»»
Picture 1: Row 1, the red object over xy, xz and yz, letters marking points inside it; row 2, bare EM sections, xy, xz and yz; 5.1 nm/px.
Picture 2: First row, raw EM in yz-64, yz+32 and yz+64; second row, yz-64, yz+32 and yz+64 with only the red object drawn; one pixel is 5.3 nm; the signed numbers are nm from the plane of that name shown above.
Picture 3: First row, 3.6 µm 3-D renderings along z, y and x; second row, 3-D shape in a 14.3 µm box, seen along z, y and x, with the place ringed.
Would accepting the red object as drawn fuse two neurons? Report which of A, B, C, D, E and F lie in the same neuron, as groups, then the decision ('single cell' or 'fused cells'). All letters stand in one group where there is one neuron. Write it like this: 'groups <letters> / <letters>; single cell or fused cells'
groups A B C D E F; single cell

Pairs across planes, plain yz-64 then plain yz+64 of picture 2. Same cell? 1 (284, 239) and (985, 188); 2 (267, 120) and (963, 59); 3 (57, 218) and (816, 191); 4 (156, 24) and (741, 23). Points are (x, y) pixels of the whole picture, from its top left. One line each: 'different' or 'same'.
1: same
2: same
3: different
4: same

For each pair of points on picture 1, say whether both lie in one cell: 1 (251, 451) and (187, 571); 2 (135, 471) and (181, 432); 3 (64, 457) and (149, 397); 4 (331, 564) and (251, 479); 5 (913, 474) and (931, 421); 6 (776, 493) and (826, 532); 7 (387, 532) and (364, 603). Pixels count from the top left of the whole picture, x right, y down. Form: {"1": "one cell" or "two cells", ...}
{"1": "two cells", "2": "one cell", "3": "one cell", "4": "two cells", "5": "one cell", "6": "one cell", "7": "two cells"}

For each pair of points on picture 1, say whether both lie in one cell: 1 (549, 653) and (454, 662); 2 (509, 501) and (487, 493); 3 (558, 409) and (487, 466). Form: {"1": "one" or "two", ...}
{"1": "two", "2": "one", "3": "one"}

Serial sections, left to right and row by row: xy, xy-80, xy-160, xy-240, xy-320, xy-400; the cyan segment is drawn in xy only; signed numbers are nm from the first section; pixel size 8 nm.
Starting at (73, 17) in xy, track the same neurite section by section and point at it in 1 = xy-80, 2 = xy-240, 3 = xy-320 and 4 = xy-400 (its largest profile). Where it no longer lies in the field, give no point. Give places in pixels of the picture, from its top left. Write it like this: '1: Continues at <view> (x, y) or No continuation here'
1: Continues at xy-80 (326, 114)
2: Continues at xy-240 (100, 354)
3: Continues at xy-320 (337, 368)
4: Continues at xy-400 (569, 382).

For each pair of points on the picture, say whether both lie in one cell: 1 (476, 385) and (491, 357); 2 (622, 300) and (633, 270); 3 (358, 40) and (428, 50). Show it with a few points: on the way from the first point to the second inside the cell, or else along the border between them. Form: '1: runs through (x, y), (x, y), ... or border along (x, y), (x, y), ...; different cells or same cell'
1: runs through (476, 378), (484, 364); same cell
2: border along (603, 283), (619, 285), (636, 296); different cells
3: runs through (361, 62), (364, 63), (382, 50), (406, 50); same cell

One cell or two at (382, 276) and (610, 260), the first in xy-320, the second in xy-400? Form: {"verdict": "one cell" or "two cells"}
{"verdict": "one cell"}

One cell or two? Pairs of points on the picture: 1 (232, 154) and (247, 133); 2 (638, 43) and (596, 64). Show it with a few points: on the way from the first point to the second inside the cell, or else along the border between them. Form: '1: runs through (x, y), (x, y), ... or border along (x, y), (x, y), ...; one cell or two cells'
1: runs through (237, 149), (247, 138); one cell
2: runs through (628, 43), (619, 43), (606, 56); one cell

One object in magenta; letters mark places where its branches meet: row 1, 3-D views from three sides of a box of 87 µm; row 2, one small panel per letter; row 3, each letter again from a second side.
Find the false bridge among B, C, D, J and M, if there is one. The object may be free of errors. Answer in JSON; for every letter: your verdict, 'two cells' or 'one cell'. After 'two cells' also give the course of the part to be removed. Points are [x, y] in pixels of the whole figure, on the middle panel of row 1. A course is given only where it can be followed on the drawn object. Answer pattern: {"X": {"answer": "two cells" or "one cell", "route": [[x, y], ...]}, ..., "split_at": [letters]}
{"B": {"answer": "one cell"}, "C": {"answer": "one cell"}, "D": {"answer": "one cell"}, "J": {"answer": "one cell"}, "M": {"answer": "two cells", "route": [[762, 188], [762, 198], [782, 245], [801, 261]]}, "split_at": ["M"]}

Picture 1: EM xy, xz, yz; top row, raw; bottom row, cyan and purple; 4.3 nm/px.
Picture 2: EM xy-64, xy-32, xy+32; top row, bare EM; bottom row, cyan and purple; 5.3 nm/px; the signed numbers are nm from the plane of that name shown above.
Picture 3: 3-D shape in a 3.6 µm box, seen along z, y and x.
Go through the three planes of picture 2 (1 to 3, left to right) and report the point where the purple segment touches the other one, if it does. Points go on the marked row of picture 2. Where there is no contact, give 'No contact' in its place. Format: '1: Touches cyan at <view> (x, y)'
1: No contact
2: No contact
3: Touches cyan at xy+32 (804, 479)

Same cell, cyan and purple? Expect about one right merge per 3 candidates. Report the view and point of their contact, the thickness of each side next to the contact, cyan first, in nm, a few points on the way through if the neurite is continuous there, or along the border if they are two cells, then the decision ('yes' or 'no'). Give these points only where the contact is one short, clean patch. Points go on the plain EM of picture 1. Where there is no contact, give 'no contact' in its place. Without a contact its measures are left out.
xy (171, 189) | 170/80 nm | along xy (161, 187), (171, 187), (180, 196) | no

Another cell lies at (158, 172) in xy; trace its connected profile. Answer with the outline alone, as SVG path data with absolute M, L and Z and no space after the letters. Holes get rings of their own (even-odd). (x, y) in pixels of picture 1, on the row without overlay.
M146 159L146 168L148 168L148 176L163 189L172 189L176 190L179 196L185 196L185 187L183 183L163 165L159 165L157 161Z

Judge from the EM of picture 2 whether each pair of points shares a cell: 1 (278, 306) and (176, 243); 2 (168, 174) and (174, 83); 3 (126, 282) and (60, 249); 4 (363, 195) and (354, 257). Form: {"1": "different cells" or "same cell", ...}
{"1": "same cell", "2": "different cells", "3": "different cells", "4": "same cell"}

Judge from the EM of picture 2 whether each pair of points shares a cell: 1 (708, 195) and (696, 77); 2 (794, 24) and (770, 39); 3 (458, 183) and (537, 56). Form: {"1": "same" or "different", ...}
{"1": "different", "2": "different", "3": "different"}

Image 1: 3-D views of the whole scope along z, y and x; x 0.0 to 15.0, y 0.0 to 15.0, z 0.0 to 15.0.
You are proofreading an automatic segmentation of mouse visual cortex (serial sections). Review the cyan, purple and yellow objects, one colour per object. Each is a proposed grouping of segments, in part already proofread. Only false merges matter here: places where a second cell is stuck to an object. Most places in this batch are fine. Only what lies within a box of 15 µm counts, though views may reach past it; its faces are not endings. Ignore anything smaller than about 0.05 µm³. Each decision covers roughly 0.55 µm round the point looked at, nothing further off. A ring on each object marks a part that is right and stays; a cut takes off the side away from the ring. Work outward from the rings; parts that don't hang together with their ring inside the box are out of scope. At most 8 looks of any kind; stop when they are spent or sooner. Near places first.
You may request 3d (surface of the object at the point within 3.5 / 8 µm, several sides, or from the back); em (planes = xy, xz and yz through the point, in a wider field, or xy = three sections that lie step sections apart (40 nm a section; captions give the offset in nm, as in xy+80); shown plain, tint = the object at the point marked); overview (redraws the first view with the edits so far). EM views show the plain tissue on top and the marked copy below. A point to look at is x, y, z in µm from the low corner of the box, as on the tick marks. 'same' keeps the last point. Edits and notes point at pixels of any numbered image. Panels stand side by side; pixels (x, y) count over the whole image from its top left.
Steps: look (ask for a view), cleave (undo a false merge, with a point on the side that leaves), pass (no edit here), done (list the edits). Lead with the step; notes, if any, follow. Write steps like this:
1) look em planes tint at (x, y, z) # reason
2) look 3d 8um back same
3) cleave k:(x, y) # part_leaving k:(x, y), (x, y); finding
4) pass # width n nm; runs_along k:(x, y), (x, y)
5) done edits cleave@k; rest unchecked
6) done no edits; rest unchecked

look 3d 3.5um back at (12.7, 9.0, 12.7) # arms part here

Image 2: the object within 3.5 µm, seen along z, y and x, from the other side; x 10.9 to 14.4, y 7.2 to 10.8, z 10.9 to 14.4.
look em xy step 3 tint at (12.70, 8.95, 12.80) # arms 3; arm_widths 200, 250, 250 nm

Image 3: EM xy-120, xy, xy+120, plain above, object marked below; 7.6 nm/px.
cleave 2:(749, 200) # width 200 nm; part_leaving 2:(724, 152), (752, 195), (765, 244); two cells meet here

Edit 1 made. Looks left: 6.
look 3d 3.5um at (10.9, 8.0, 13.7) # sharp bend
««
> _TASK BRIEF_: Copy all lines of the preceding data that hold the word "bottom".

> _REPLY TO THE EXERCISE_:
Picture 1: EM xy, xz, yz; top row, raw; bottom row, cyan and purple; 4.3 nm/px.
Picture 2: EM xy-64, xy-32, xy+32; top row, bare EM; bottom row, cyan and purple; 5.3 nm/px; the signed numbers are nm from the plane of that name shown above.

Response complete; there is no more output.